A simple test on one of his images, below are 2 links the first to the original image, and the second to the same image which was optimized by me, the difference is of 1.13 MB which is a lot:

  1. Original Image ( Size = 1362KBs)
  2. Optimized Image ( Size = 122KBs )

View both images, and decide for yourself if you can spot any difference between the two, as there wasn’t even a reduction in the size. It is not only for Ken but some other bloggers also upload their picutres in raw state, so it is better that you follow these easy steps and save your bandwidth. So do yourself and your reader a favor.
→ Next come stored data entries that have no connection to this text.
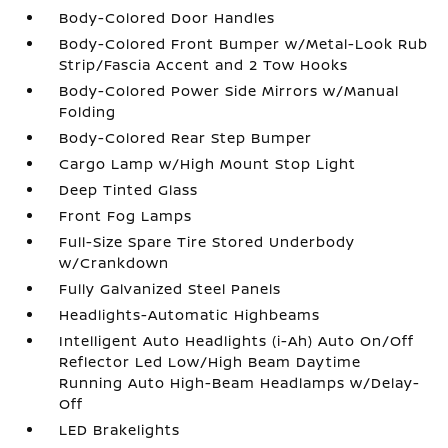
Body-Colored Door Handles
Body-Colored Front Bumper w/Metal-Look Rub
Strip/Fascia Accent and 2 Tow Hooks
Body-Colored Power Side Mirrors w/Manual
Folding
Body-Colored Rear Step Bumper
Cargo Lamp w/High Mount Stop Light
Deep Tinted Glass
Front Fog Lamps
Full-Size Spare Tire Stored Underbody
w/Crankdown
Fully Galvanized Steel Panels
Headlights-Automatic Highbeams
Intelligent Auto Headlights (i-Ah) Auto On/Off
Reflector Led Low/High Beam Daytime
Running Auto High-Beam Headlamps w/Delay-
Off
LED Brakelights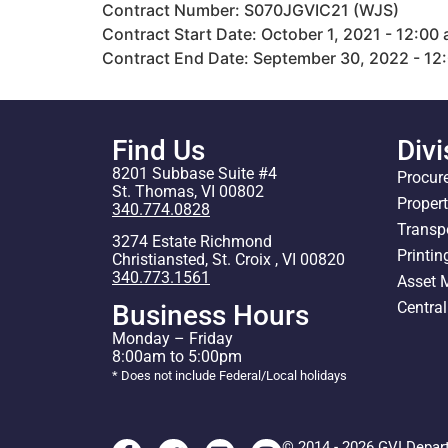
Contract Number: S070JGVIC21 (WJS)
Contract Start Date: October 1, 2021 - 12:00
Contract End Date: September 30, 2022 - 12
Find Us
Divi
8201 Subbase Suite #4
Procur
St. Thomas, VI 00802
Proper
340.774.0828
Transp
3274 Estate Richmond
Printin
Christiansted, St. Croix , VI 00820
340.773.1561
Asset
Centra
Business Hours
Monday – Friday
8:00am to 5:00pm
* Does not include Federal/Local holidays
© 2014 - 2026 GVI Depar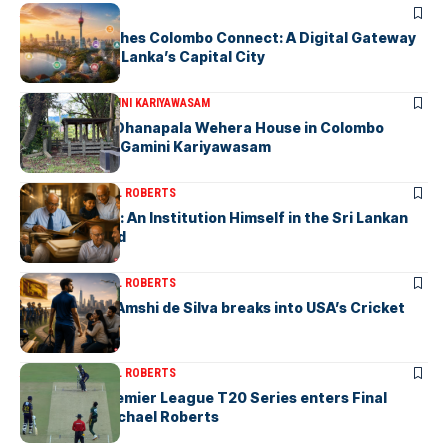
ARTICLES
PickMe Launches Colombo Connect: A Digital Gateway
to Explore Sri Lanka’s Capital City
ARTICLES
DR. GAMINI KARIYAWASAM
The Isolated Dhanapala Wehera House in Colombo
Cemetery-by Gamini Kariyawasam
ARTICLES
MICHAEL ROBERTS
Haris De Silva: An Institution Himself in the Sri Lankan
Archival World
ARTICLES
MICHAEL ROBERTS
Richmondite Amshi de Silva breaks into USA’s Cricket
Team
ARTICLES
MICHAEL ROBERTS
The Lanka Premier League T20 Series enters Final
Stages-by Michael Roberts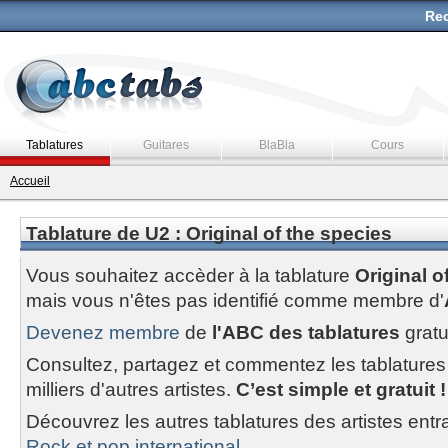
Rec
Tablatures
Guitares
BlaBla
Cours
Accueil
Tablature de U2 : Original of the species
Vous souhaitez accèder à la tablature
Original o
mais vous n'êtes pas identifié comme membre d'
Devenez membre
de
l'ABC des tablatures
gratu
Consultez, partagez et commentez les tablatures
milliers d'autres artistes.
C’est simple et gratuit !
Découvrez les autres tablatures des artistes entr
Rock et pop international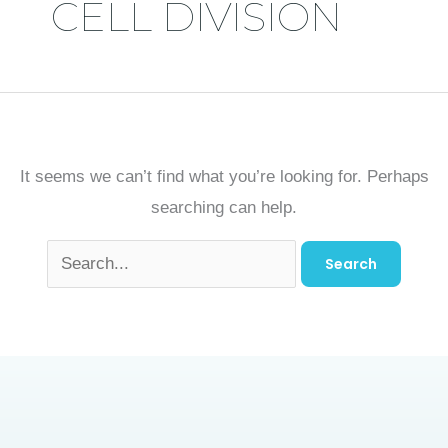
CELL DIVISION
It seems we can’t find what you’re looking for. Perhaps
searching can help.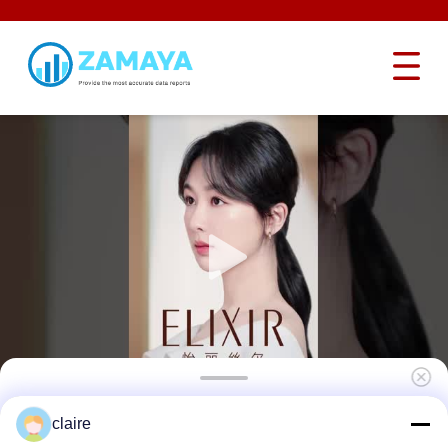
Light Weight Brand Loto Lock Nylon Body
claire
Safety Padlock Keyed Different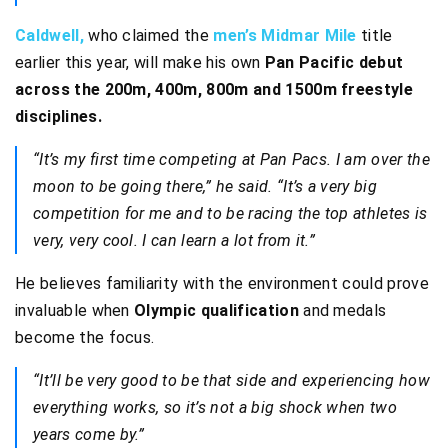
Caldwell,
who claimed the
men’s Midmar Mile
title
earlier this year, will make his own
Pan Pacific debut
across the 200m, 400m, 800m and 1500m freestyle
disciplines.
“It’s my first time competing at Pan Pacs. I am over the
moon to be going there,” he said. “It’s a very big
competition for me and to be racing the top athletes is
very, very cool. I can learn a lot from it.”
He believes familiarity with the environment could prove
invaluable when
Olympic qualification
and medals
become the focus.
“It’ll be very good to be that side and experiencing how
everything works, so it’s not a big shock when two
years come by.”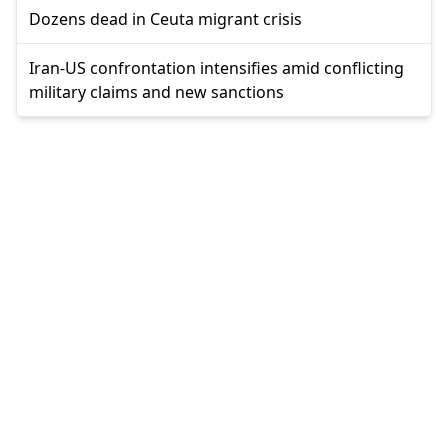
Dozens dead in Ceuta migrant crisis
Iran-US confrontation intensifies amid conflicting
military claims and new sanctions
*This information and image from Ken’s blog was taken on 7th November and current display may differ.

Wednesday, November 5th, 2008

BlogRush Goes Down the Hill …

Well if you’re still running the BlogRush widget on your blog then better take it off because BlogRush is all out now. The first time I applied to BlogRush and started using it, it was working fine and getting me some traffic but soon I noticed thousands of credits were gathering up and not used, I smelled something fishy in the system and took off the widget, that was about 2 months ago and never heard of BlogRush ever since then and even before that the big bloggers had taken it off. Last week, John Reese wrote about the whole thing on his blog explaining the flaws and the mistakes that led to the downfall of Blogrush as well as emailed all the members.

Why it was a loss for all Small Bloggers

The whole blogrush project cost John Reese a loss of $500,000. But being one of the internet’s big marketing king, it wasn’t a very big one for him. Without doubt, the concept behind the whole project was immatchable and cannot even be compared to Entrecard. The reason being is that using BlogRush people actually want to read the article’s link they click and are not intending to run away, whereas at Entrecard most droppers come only for clicking the ‘drop’ link and normally the bounce rate is about 85% which is pathetic and if entrecard is your blog’s sole traffic source then you’re getting no where. This was a way small bloggers could et good and reliable traffic to their blogs. Well, what else can we bloggers do but be in with every fad, share your experience with BlogRush as it is not disappointing for all.